Now do the same with the rest of the pickups. The loudest and strongest “thump” should come when you tap each pickup individually. When you have placed the pickup selector switch in one of the positions where multiple pickups are selected, the “thump” should be a bit weaker. When you do this, don’t forget to test both pickups. The best way to prepare for this technique is to do the “thump” test while your guitar is wired up and working properly. This will allow you to tune your ears to the way a healthy “thump” sounds. The point of the “thump” test is that when the “thump” does not quite sound right, you can investigate before having put the strings back on.
Organizing Your Budget
If you have an unlimited amount of money to spend on your project, then skip this section. If you are working within a strict budget, then it’s important that you allocate funds wisely. Whatever you do, do NOT skimp on the neck. While everything has an effect on your sound, the two parts that have the biggest effect are the pickups and the neck. There is just no point in getting a super-fancy body with AAA quilted maple and then wind up with a sub-standard neck that does not feel right in your hands. Worry about the neck first, pickups next, body third.

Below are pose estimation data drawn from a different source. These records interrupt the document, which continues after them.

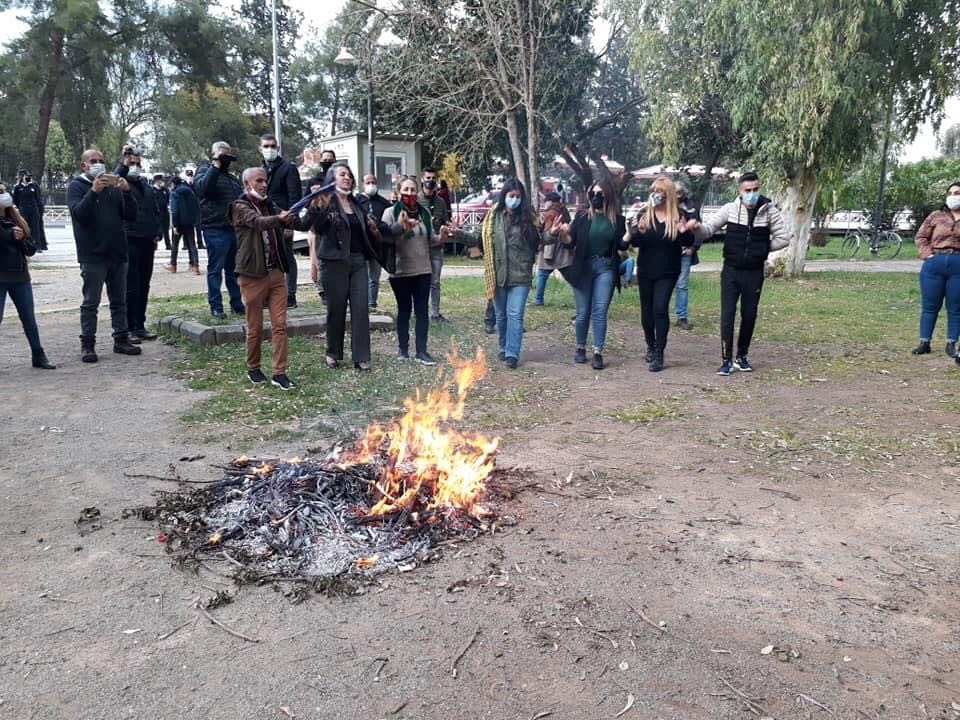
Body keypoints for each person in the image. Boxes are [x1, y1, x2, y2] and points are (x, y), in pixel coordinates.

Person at [229, 167, 320, 390]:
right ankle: (253, 367)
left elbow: (300, 224)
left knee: (280, 326)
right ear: (246, 184)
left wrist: (315, 206)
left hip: (276, 273)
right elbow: (257, 222)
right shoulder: (239, 206)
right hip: (252, 275)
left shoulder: (271, 205)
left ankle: (279, 372)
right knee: (255, 327)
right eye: (259, 180)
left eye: (266, 180)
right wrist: (279, 218)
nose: (264, 184)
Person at [697, 171, 791, 375]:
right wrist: (695, 228)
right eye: (748, 190)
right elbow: (708, 229)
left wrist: (761, 249)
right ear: (740, 191)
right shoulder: (730, 209)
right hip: (731, 271)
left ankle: (742, 356)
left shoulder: (769, 211)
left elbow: (784, 238)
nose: (752, 193)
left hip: (754, 272)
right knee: (727, 314)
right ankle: (726, 360)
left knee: (749, 314)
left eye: (755, 189)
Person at [67, 148, 142, 362]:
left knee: (119, 300)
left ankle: (121, 338)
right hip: (92, 255)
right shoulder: (76, 186)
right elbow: (79, 214)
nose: (98, 163)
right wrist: (93, 192)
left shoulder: (113, 187)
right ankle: (88, 344)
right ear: (84, 165)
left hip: (117, 252)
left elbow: (131, 215)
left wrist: (127, 192)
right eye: (93, 161)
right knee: (91, 302)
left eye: (101, 160)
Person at [310, 162, 379, 371]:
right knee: (336, 308)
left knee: (361, 309)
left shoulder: (357, 203)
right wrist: (318, 208)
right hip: (333, 262)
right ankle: (333, 352)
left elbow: (368, 226)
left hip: (357, 261)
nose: (347, 178)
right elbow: (316, 228)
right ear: (333, 179)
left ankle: (361, 357)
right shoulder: (325, 203)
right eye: (342, 174)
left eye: (349, 174)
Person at [554, 178, 627, 370]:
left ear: (608, 196)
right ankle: (580, 347)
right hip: (583, 268)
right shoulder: (582, 218)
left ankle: (597, 351)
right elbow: (571, 242)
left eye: (600, 194)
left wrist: (631, 233)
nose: (596, 198)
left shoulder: (618, 220)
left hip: (605, 267)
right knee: (582, 313)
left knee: (599, 311)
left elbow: (622, 245)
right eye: (592, 194)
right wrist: (563, 234)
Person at [625, 176, 695, 372]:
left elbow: (688, 242)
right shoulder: (644, 214)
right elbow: (635, 242)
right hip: (646, 269)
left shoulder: (678, 214)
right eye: (654, 191)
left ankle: (659, 353)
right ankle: (650, 345)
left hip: (668, 270)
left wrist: (683, 230)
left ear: (669, 194)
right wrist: (638, 230)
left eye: (661, 192)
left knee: (659, 309)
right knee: (646, 312)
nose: (657, 195)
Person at [481, 178, 539, 369]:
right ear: (504, 195)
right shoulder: (493, 216)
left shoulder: (529, 217)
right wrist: (457, 233)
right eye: (511, 196)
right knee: (501, 314)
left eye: (518, 197)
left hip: (521, 275)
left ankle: (512, 353)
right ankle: (504, 347)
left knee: (515, 314)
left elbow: (540, 240)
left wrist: (554, 233)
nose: (514, 200)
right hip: (498, 274)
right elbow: (479, 239)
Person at [381, 176, 437, 364]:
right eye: (405, 190)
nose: (410, 193)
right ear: (398, 192)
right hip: (400, 271)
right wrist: (400, 226)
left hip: (423, 270)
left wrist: (443, 236)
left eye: (413, 190)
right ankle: (403, 350)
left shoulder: (425, 214)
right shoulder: (390, 213)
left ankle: (422, 351)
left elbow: (431, 240)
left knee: (422, 311)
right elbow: (385, 238)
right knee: (404, 310)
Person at [0, 184, 55, 369]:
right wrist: (9, 235)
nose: (4, 195)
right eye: (0, 193)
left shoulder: (16, 219)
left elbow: (31, 249)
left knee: (29, 319)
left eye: (4, 191)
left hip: (20, 278)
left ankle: (38, 355)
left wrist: (22, 237)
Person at [911, 180, 960, 364]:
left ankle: (951, 343)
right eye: (952, 193)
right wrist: (928, 255)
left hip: (958, 264)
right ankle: (925, 342)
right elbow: (921, 236)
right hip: (935, 263)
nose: (954, 197)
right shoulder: (936, 216)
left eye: (958, 193)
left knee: (956, 307)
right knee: (930, 305)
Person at [194, 141, 244, 319]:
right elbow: (203, 189)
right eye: (222, 155)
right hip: (215, 228)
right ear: (213, 154)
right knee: (216, 269)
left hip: (233, 229)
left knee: (233, 269)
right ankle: (216, 306)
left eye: (227, 155)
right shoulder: (205, 171)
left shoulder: (231, 178)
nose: (225, 159)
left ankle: (237, 303)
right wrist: (215, 165)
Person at [117, 147, 162, 343]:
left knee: (144, 285)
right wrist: (123, 164)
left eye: (137, 164)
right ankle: (128, 327)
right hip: (129, 240)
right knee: (131, 286)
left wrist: (158, 231)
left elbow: (155, 210)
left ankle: (140, 325)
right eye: (131, 163)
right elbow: (114, 177)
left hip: (147, 240)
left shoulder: (145, 185)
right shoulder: (120, 182)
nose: (135, 167)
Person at [259, 133, 303, 309]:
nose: (269, 149)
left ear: (277, 147)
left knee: (287, 258)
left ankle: (290, 295)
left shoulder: (288, 168)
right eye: (266, 146)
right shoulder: (260, 170)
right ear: (260, 148)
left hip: (284, 220)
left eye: (273, 146)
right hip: (265, 220)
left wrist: (290, 224)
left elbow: (295, 197)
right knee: (266, 258)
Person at [419, 166, 454, 321]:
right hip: (420, 247)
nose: (431, 181)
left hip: (437, 247)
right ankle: (420, 312)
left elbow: (446, 220)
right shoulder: (417, 199)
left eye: (433, 178)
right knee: (420, 281)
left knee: (435, 281)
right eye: (428, 178)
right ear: (422, 179)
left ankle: (435, 313)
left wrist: (448, 227)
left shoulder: (440, 202)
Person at [307, 149, 337, 302]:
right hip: (318, 225)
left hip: (336, 224)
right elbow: (306, 202)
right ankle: (322, 290)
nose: (327, 161)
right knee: (318, 258)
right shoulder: (314, 181)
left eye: (330, 159)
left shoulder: (339, 179)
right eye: (324, 159)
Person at [532, 191, 573, 306]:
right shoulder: (564, 210)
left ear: (550, 201)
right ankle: (578, 298)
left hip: (550, 245)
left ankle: (538, 299)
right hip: (563, 245)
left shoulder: (549, 213)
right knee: (569, 275)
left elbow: (545, 230)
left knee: (542, 274)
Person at [672, 180, 703, 331]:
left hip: (685, 251)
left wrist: (694, 247)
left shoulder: (691, 207)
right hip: (668, 251)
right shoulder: (665, 205)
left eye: (680, 193)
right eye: (675, 193)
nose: (677, 196)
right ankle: (659, 314)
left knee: (682, 285)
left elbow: (699, 229)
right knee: (665, 283)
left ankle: (681, 317)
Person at [359, 173, 391, 310]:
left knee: (374, 276)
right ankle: (360, 303)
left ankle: (372, 303)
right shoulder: (356, 201)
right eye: (368, 182)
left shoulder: (383, 203)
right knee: (361, 277)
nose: (371, 185)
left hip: (377, 245)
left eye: (373, 182)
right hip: (361, 244)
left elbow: (388, 222)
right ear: (362, 184)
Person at [167, 176, 201, 274]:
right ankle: (195, 266)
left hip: (179, 223)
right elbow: (196, 207)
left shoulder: (174, 194)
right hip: (190, 222)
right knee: (192, 244)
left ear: (173, 184)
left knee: (175, 245)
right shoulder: (190, 192)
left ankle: (173, 265)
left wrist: (174, 225)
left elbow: (174, 211)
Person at [13, 169, 46, 252]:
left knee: (36, 228)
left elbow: (38, 197)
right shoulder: (18, 187)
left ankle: (38, 246)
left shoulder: (33, 186)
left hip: (34, 210)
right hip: (23, 209)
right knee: (24, 228)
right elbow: (15, 199)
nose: (28, 178)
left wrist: (40, 208)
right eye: (26, 176)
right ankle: (25, 245)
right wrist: (21, 207)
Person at [152, 174, 172, 251]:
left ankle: (168, 245)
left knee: (166, 229)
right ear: (156, 181)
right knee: (157, 230)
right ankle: (155, 245)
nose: (161, 182)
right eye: (159, 180)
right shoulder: (152, 190)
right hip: (157, 212)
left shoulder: (164, 190)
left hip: (165, 212)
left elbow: (167, 199)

Again, everything is important, but the neck is where you make the most contact with the guitar; it has to feel right. Think about what back shape you want for the neck, what kind of finger board wood you want to use and what size frets you want. It all maters.
The most important thing is to have fun with this. If you don’t enjoy it, then it will feel like work and you will risk either not completing your project or never doing another one again. If possible, get the best neck you can afford and get a few sets of pickups. Once your guitar is complete, you can experiment by swapping out the pickups with other ones and see how much the sound can vary.
I would almost recommend you get the crappiest body you come across. Why? Because the body is the part that takes the greatest beating when you build a guitar. Everything gets screwed to the body. Screw holes get soft and stripped, your soldering iron can slip when it’s hot, etc. There’s no point in spending a lot of money on a really nice, shiny body when at the end of the day, it is just going to get scratched up. Take the best care of your neck, keep it clean and keep it in a safe place. Take good are of your pickups, but don’t worry too much about them. Most pickups are affordable and easy to replace. If you are using super expensive or rare vintage pickups, then yes, take extra special care of them.
Once you have built a few guitars and have a strong idea in your head about how you like to go about it, then it makes more sense to use a more expensive body, as there will be fewer mistakes, nicks and scratches, etc.